Your Emulation drivers are now re-enabled.


Here's my usual all clean post

To be on the safe side, I would also change all my passwords.

This infection appears to have been cleaned, but as the malware could be configured to run any program a remote attacker requires, it's impossible to be 100% sure that any machine is clean.


Log looks good

• Make your Internet Explorer more secure - This can be done by following these simple instructions:
  • From within Internet Explorer click on the Tools menu and then click on Options.
    
  • Click once on the Security tab
    
  • Click once on the Internet icon so it becomes highlighted.
    
  • Click once on the Custom Level button.
    
    
  • Change the Download signed ActiveX controls to Prompt
    
    
  • Change the Download unsigned ActiveX controls to Disable
    
    
  • Change the Initialize and script ActiveX controls not marked as safe to Disable
    
    
  • Change the Installation of desktop items to Prompt
    
    
  • Change the Launching programs and files in an IFRAME to Prompt
    
    
  • Change the Navigate sub-frames across different domains to Prompt
    
    
  • When all these settings have been made, click on the OK button.
    
    
  • If it prompts you as to whether or not you want to save the settings, press the Yes button.
    
  • Next press the Apply button and then the OK to exit the Internet Properties page.
  
  
• Update your AntiVirus Software - It is imperative that you update your Antivirus software at least once a week
  (Even more if you wish). If you do not update your antivirus software then it will not be able to catch any of the new variants that may come out.
  
  
  
• Use a Firewall - I can not stress how important it is that you use a Firewall on your computer.
  Without a firewall your computer is succeptible to being hacked and taken over.
  I am very serious about this and see it happen almost every day with my clients.
  Simply using a Firewall in its default configuration can lower your risk greatly.
  
  
  
• WOT , Web of Trust, As 'Googling' is such an integral part of internet life, this free browser add on warns you about risky websites that try to scam visitors, deliver malware or send spam.
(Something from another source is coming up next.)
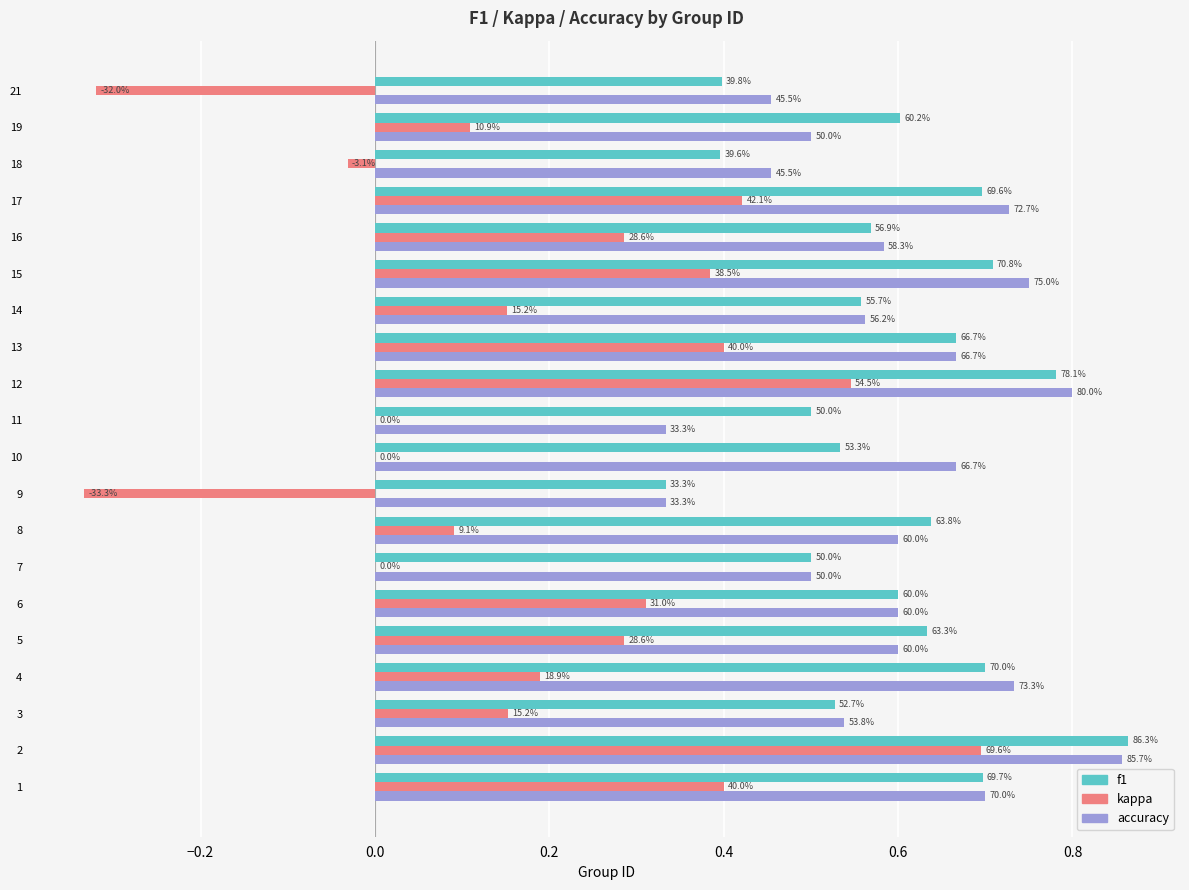

Between 17 and 11, which is larger?

17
It is especially helpful when browsing or searching in unfamiliar territory. WOT's color-coded icons show you ratings for 21 million websites, helping you avoid the dangerous sites:
  Green to go
  Yellow for caution
  Red to stop
  WOT has an addon available for both Firefox and IE.
  
  
  
  
• JAVA Click this link and click on the Free JAVA Download
  
  
  
• Visit Microsoft's Windows Update Site Frequently - It is important that you visit http://www.windowsupdate.com regularly.
  This will ensure your computer has always the latest security updates available installed on your computer.
  If there are new updates to install, install them immediately, reboot your computer, and revisit the site
  until there are no more critical updates.

Only run one Anti-Virus and Firewall program.


I would suggest you read:
PC Safety and Security--What Do I Need?.
How to Prevent Malware:

[shootinpucks83]

Great! Thank you so much for your help! Everything is running smoothly so far today...

[LDTate]

You're more than welcome.
Glad we were able to help

Peace be with you

[LDTate]

Since this issue is resolved I will close the thread to prevent others from posting here. If you need assistance please start your own topic and someone will be happy to assist you.